J’ai aussi voyagé de par le monde et j’ai pu constater à quel point la noirceur, l’injustice et le désespoir peuvent l’emporter sur les forces qui favorisent le développement humain. Je suis convaincu qu’on peut et qu’on doit mobiliser toutes ses forces, toutes nos forces, dans le sens d’une histoire qui transporte enfin plus de passagers qu’elle ne crée de naufragés.

Mais pour ce faire, commençons par éliminer les faux-semblants qui ornent nos discussions sur l’état du monde. Brisons l’indifférence aux sorts des autres. Sortons de la torpeur numérique qui banalise notre liberté d’expression, la travestit et la noie dans l’océan des rumeurs et des commentaires insignifiants dont profitent à plein les géants algorithmiques.

Encore une fois, convoquons au chevet de notre humanité menacée la créativité, la culture et les arts. Pour le faire, misons sur la diplomatie culturelle parce qu’elle peut contribuer à améliorer l’état du monde, un pays à la fois, un événement à la fois si elle est pratiquée en fonction de finalités démocratiques et progressistes. C’est ce que je plaide, et ce plaidoyer est de plus en plus entendu à Ottawa et dans nos ambassades dans le monde. Nos artistes qui sillonnent le globe m’en donnent des échos.

Que racontent les arts et la culture à cette humanité? Beaucoup de choses en fait, mais surtout ce qu’elle ne souhaite pas entendre, ce que les petites et grandes propagandes étouffent.

Reprenons le fil de la grande histoire qui parle d’un avenir commun. Donnons la parole à nos créateurs, à nos libres penseurs sur l’échiquier diplomatique.

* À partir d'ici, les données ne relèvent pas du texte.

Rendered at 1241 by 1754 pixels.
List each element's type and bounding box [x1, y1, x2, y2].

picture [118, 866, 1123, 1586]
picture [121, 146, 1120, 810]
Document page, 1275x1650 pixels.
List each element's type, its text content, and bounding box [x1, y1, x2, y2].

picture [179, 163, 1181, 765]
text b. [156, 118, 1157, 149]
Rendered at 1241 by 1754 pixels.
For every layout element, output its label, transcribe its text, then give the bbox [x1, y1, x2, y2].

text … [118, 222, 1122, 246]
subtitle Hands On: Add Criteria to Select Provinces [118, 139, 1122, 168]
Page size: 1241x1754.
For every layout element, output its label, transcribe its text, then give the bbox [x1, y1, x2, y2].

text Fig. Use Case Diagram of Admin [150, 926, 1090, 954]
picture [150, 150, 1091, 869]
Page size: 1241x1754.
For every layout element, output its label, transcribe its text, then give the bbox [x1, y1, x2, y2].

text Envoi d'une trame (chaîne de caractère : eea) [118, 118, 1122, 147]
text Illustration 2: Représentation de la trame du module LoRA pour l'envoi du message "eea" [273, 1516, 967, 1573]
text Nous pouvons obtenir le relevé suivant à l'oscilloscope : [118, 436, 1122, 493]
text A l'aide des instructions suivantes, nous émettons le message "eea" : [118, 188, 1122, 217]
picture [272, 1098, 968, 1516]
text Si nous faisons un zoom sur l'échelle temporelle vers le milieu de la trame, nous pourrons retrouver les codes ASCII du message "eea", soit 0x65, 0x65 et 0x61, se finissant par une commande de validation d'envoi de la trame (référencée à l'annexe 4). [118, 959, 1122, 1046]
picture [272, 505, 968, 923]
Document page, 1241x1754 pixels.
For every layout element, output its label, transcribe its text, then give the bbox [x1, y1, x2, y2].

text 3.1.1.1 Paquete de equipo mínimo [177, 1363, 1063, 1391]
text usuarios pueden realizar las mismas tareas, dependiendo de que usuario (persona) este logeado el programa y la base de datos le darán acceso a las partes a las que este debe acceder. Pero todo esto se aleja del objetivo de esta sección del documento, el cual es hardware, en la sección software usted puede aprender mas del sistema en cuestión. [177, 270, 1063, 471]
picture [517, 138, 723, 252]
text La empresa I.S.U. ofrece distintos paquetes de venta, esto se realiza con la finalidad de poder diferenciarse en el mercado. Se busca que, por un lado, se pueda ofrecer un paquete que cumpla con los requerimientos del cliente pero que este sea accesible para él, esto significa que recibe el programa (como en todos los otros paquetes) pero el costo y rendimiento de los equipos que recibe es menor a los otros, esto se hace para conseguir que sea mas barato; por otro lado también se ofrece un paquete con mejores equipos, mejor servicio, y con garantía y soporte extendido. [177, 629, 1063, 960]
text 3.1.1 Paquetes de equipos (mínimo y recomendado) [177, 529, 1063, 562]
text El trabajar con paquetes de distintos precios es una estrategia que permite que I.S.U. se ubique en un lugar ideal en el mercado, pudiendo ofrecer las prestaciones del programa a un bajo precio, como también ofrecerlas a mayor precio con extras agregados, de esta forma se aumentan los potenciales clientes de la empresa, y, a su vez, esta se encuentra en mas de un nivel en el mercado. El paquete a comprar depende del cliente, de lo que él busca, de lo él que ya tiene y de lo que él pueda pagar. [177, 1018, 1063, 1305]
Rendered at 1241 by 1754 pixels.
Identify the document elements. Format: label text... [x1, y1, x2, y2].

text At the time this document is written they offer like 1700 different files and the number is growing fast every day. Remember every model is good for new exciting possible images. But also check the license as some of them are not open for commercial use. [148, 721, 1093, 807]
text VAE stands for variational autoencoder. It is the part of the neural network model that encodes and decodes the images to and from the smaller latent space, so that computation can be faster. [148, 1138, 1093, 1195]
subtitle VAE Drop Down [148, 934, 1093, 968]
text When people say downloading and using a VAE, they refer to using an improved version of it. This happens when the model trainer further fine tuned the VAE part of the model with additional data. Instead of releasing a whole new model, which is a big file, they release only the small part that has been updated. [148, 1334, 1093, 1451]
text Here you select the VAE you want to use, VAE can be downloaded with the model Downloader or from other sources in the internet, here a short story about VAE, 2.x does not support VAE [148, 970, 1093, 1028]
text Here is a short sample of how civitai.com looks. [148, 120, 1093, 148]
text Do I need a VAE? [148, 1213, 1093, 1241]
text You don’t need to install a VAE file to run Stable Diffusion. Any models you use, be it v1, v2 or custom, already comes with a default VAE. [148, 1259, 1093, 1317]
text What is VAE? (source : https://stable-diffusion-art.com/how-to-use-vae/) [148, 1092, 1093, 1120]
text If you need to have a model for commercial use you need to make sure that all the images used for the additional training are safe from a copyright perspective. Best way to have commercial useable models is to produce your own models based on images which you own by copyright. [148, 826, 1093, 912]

Laissons-les briser les rôles de potiche de cocktail qu’on leur offre volontiers. Laissons-les sortir du cadre de la photo officielle. Refusons qu’ils servent de paravent aux idées convenues. Contrairement à la caricature qu’on en a souvent faite, une authentique diplomatie culturelle n’est pas une machine à distribuer des billets de voyage pour assister à des cocktails.

La diplomatie culturelle renouvelée vise à créer des espaces de discussions fondés sur le respect, l’écoute et l’ouverture autour des œuvres et des expériences artistiques et littéraires qui expriment ce qu’elles ont à exprimer hors de tout diktat, et souvent même à des lieues de la carte postale idyllique et trompeuse que certains voudraient présenter comme image du Canada ou du Québec.

Une diplomatie culturelle renouvelée propose une série ininterrompue de moments de médiation à l’occasion desquels les citoyens de divers pays entreront en discussion à propos et autour d’œuvres qui proposent du sens dans ce monde qui en a de moins en moins.

L’art a le pouvoir de nous libérer de notre condition de témoins horrifiés, impuissants et désemparés devant les crises humanitaires et environnementales de plus en plus graves.

Utilisons donc enfin ce pouvoir à bon escient!